Building on the work begun by Jamieson, the Scottish National Dictionary (SND) and A Dictionary of the Older Scottish Tongue (DOST) include well researched etymologies and, like Jamieson's etymologies, these need to be constantly reviewed in the light of ongoing research. Like Jamieson's Dictionary, SND and DOST provide copious illustrative quotations and these are perhaps the greatest delight in dictionaries of this nature. From Jamieson's preface, we have a useful caveat for all researchers; he confesses that, not having any thought of publication in mind, he sometimes noted down only the author and not the work from which the quotation was taken! However, his immense scholarship is evident from the breadth and depth of material in the 'List of Manuscripts, Books or Editions' used in compiling the dictionary. The later dictionaries have also followed Jamieson's lead by providing additional information about the Scots language. Although Jamieson's 'A Dissertation on the Origin of the Scottish Language' is, in places, contrary to current thinking, it remains highly readable and he makes some excellent points and some fascinating observations.

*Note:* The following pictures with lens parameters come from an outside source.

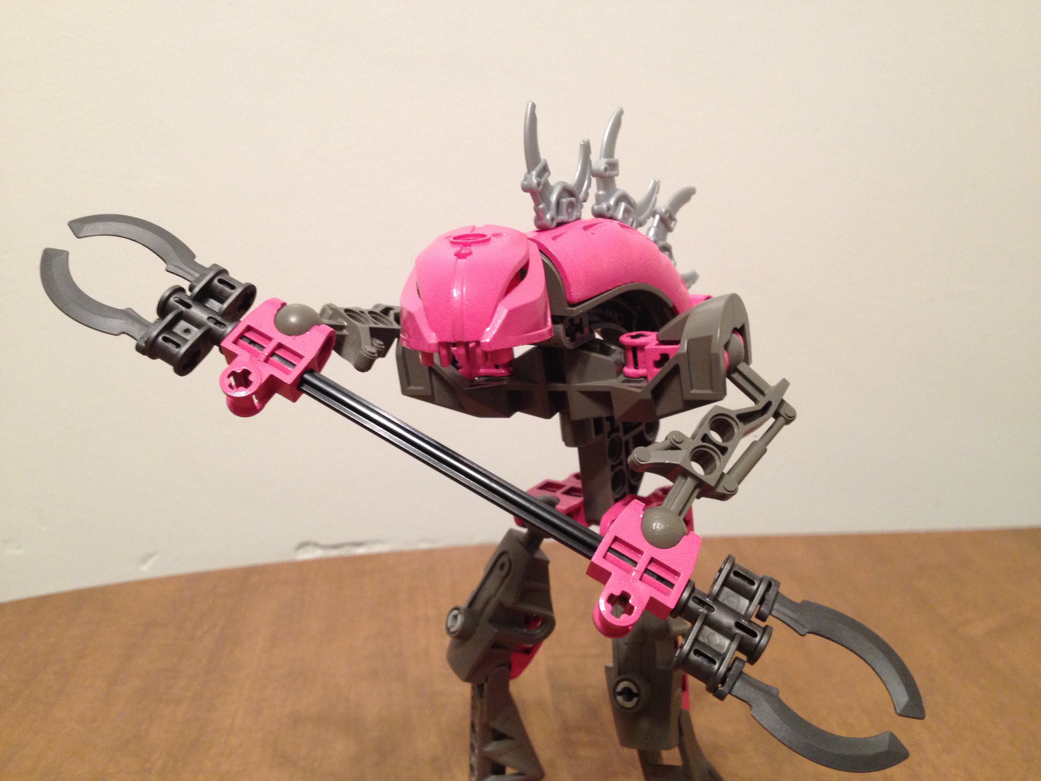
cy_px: 390
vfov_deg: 40.7
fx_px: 1053
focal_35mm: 35
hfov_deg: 52.6
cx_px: 520
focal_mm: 4.28
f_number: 2.4
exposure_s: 1/20
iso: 160
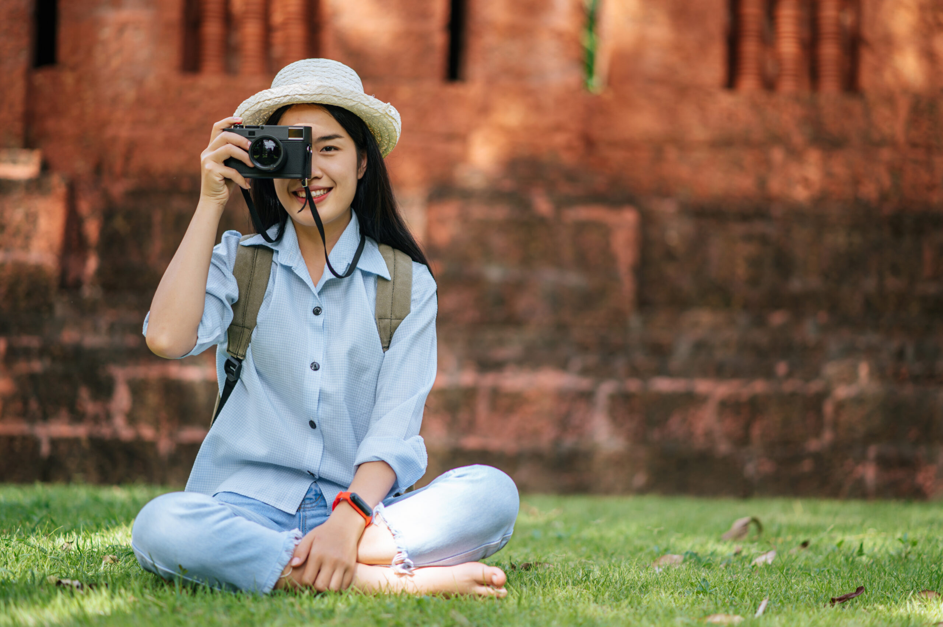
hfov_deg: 23.9
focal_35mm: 85
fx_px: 2225
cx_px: 472
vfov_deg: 16.0
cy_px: 314
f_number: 1.8
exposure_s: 1/640
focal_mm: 85
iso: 100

With no small debt to Jamieson, we now have a lexicographical record of the Scots language that might be the envy of many a minority or lesser used language but the pattern set in the eighteenth century continues; definitions are given in English and we are still in the anomalous situation of lacking a Scots-Scots dictionary! Also, Jamieson, in the interests of time and space, did not cover the huge part of the Scots lexicon which is shared with English and, although DOST aims to be inclusive, the SND records only words, forms or usage which differ from English (and it still fills ten volumes). We still lack a complete modern Scots dictionary which includes the shared terms. There is plenty to be done in the field of Scots lexicography.

In addition to the important work of the dictionary, Jamieson left his mark in other ways. He was a prolific writer and editor. In 1797, he moved to Edinburgh to become minister of the Anti-Burgher Church in Nicholson Street and he played a major part in reconciling the New Lichts of Burghers and Antiburghers as the United Secession Church (see the Concise Scots Dictionary p.820). He and his wife Charlotte had 17 children, of whom only three survived. He died in Edinburgh in 1838.